What is asked:
Please write the next part of the account below about dismantling Tony Smith's sculpture Smoke at LACMA, starting after its final sentence.

Page:
* * *

How does a 14,300-pound sculpture measuring 24 x 47 x 33 feet get out of (and how did it get into?) a building where the largest doorway is only 11 x 6.5 feet? In pieces.
Part of the brilliance of Tony Smith’s Smoke is the engineering and seamless fabrication that went into realizing the artist’s vision. The 45 units that attach together to become Smoke are identical. There are another five “knees” (two triangles connected at an angle) and 16 triangular access panels or cover plates. Each of the 45 hollow geometric units weighs about 300 pounds and is made of painted aluminum plate attached to an aluminum framework. These pieces are all bolted together. From the inside. It turns out one of the challenging—and fun—parts of assembling or disassembling this sculpture is the part when you have to be on your belly inside of it, in the dark, with a ratchet and a wrench. You have to shimmy through the tunnels on your elbows and you don’t want to drop anything down one of the legs. There are ladders inside each vertical element so you can travel to every part of the sculpture once inside, but it is hot, pitch black, and the airflow is limited.
In addition to the Herculean challenge of inventorying and packing over 130,000 objects and moving them out of the four buildings that are now closed in preparation for the construction of the new building for the permanent collection, LACMA’s Collections Management team (dubbed PACMA for this effort) has deinstalled and packed over 100 large-scale, heavy, or complex objects previously on view around the campus. Some of these they deinstalled themselves—or in collaboration with my team (Art Preparation & Installation)—while for others, like Smoke, we collaborated with a company specializing in rigging large and heavy artworks.

* * *

Data section:
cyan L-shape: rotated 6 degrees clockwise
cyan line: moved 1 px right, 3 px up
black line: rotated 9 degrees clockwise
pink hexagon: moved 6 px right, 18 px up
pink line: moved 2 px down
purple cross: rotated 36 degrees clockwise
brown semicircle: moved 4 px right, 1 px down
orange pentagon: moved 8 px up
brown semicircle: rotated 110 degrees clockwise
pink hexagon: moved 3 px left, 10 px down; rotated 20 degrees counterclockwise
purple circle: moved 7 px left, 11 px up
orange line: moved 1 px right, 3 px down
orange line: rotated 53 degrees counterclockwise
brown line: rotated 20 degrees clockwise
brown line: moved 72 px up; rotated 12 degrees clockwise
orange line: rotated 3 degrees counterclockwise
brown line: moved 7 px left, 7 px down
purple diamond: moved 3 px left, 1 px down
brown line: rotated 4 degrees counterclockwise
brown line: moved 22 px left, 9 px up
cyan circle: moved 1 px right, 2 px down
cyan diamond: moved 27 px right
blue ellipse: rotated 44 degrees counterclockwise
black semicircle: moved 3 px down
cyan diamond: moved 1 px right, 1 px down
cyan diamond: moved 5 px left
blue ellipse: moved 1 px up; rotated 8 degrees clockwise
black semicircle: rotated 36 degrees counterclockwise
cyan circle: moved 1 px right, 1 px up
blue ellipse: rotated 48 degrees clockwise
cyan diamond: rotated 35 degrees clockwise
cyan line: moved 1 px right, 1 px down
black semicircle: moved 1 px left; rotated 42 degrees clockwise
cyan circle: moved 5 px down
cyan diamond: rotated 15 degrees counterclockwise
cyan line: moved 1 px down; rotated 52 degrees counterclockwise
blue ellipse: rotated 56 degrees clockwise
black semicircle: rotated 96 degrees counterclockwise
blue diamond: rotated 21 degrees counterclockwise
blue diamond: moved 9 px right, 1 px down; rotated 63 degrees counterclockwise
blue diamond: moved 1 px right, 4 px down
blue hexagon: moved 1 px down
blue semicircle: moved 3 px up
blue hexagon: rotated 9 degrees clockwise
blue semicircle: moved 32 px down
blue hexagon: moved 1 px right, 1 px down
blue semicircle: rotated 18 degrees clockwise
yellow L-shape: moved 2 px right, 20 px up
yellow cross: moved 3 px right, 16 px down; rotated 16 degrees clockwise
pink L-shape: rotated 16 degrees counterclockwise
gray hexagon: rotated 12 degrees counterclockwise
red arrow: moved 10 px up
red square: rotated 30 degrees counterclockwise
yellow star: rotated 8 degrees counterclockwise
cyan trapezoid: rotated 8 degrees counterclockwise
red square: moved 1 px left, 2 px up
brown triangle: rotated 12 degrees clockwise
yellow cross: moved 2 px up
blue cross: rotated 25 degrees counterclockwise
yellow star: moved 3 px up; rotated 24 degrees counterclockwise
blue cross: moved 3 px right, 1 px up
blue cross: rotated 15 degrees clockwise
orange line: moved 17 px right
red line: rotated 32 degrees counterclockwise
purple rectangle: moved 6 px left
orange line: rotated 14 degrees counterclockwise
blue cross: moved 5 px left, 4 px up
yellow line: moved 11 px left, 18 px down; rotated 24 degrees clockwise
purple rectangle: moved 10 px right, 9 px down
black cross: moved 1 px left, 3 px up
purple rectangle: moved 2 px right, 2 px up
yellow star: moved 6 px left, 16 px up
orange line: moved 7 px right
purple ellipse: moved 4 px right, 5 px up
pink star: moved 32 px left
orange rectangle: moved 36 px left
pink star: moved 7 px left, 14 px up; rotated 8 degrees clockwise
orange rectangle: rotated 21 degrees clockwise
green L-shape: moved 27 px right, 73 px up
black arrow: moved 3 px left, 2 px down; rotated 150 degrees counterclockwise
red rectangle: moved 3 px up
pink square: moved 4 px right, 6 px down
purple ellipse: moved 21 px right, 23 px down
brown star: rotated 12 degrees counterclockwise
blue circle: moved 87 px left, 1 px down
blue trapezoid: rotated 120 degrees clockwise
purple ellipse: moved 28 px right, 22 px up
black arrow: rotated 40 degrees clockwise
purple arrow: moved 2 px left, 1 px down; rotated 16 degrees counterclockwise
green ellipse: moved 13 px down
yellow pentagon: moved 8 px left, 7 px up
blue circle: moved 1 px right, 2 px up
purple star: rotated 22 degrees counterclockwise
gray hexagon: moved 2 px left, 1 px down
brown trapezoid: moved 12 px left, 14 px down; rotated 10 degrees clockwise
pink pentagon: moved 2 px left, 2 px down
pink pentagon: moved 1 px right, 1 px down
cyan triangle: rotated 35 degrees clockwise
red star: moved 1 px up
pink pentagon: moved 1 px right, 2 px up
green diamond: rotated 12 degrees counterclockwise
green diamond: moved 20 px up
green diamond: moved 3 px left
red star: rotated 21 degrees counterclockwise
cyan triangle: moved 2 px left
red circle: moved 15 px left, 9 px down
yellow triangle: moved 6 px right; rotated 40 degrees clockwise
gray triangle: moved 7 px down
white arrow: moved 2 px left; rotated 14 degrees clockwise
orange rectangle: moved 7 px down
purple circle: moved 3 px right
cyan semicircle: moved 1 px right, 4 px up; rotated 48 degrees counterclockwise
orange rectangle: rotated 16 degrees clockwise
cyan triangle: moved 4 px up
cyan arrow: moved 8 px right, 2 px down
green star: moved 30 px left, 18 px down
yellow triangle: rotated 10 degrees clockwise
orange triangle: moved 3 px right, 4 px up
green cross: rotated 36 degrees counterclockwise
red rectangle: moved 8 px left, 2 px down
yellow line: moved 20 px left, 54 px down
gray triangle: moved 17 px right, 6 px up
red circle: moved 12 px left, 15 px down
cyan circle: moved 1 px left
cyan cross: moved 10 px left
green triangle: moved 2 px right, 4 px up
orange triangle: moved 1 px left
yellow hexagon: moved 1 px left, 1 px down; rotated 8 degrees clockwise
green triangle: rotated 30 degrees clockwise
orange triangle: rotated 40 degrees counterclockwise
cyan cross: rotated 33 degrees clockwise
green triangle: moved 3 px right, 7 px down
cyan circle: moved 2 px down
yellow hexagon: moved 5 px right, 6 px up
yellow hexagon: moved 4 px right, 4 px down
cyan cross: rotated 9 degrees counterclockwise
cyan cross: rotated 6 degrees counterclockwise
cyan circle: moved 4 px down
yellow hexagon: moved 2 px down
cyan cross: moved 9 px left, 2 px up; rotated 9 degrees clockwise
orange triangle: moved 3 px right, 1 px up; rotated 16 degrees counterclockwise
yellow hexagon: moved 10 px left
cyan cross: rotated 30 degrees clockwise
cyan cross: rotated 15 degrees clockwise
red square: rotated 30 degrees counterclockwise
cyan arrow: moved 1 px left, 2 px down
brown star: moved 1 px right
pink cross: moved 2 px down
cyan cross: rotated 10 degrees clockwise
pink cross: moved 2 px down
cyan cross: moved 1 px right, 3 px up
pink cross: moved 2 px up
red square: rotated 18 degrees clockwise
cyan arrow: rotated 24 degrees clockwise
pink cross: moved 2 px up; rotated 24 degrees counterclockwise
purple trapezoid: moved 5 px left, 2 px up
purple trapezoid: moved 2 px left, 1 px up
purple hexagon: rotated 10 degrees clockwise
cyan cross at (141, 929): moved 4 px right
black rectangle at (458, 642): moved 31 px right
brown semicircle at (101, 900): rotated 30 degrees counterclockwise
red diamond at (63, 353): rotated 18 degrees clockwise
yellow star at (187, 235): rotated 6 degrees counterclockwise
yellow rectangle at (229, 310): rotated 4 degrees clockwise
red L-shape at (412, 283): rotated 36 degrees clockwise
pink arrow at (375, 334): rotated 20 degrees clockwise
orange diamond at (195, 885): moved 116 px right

* * *

Answer:
Senior associate registrar Linda Leckart and senior collections management technician Emory Marshall planned and managed the logistics for the larger sculpture deinstall projects, and for Smoke, we collaborated with Wolf Magritte, a company based in Missoula, Montana to do the rigging. The Wolf Magritte team, led by owner/operator Luke Boehnke (who also operated the crane) included Tyler Warren, Peter Rybchenkov, and Kyle Carlee—who did the spelunking. Special projects lead Jordan Mesavage, senior art preparator Shorty Arciniega, senior art preparator Michael Price, and I, rounded out the team from Art Preparation & Installation. We supported Luke and Emory when needed, and took notes on what order the parts were deinstalled in and how we could improve the process in the future. Senior art preparator Giorgio Carlevaro took time-lapse photography of the whole process from different angles. Documenting the project were assistant registrar Martha Rocha and registration administrator Biaani Carrillo-Muñoz from the Collections Management team, and senior photographer Yosi Pozeilov (who also documented most of the installation process in 2008) from the Conservation Center.
A year ahead of time, Linda and Emory met with head of Objects Conservation John Hirx, who provided information on the care and maintenance of the sculpture’s surfaces, and helped locate the primary access panel. They also met with Yosi to look through the images he had taken of the installation process to get an understanding of what would be required to dismantle and safely transport and store the artwork. In addition, they read correspondence and documents from files.
Once Luke was on board, we all met to divide responsibilities and discuss the process and timeline. Wolf Magritte supplied all the equipment needed for the rigging, such as the crane, personnel lifts, and slings and shackles, while Emory arranged to have the existing storage mounts and pallets, associated hardware, and the assembly jig transported to the museum, plus a forklift to stack the units, once in their storage mounts, onto pallets. Luke and Emory opened an access panel to look inside the sculpture months before they would deinstall it. Linda kept an open dialog with team members and made sure our colleagues in Facilities, Security, and Visitor Services were informed of the schedule.
The process went very smoothly thanks to the expertise of all involved.
The Deinstall Process—In Photos:
Upon arrival, the Broderson carry deck crane barely squeezed through the doors into the Ahmanson building. We literally had about an inch of space to spare. The crane position was determined by calculating the angle and length of the crane boom and figuring out the path of travel of each section of the sculpture. Once the crane was in position and ready for the first few picks, a vent was run to take the engine exhaust fumes outdoors.
The team removed the triangular access panels and two-sided “knees” while Kyle stayed inside the sculpture to unbolt the sections from each other.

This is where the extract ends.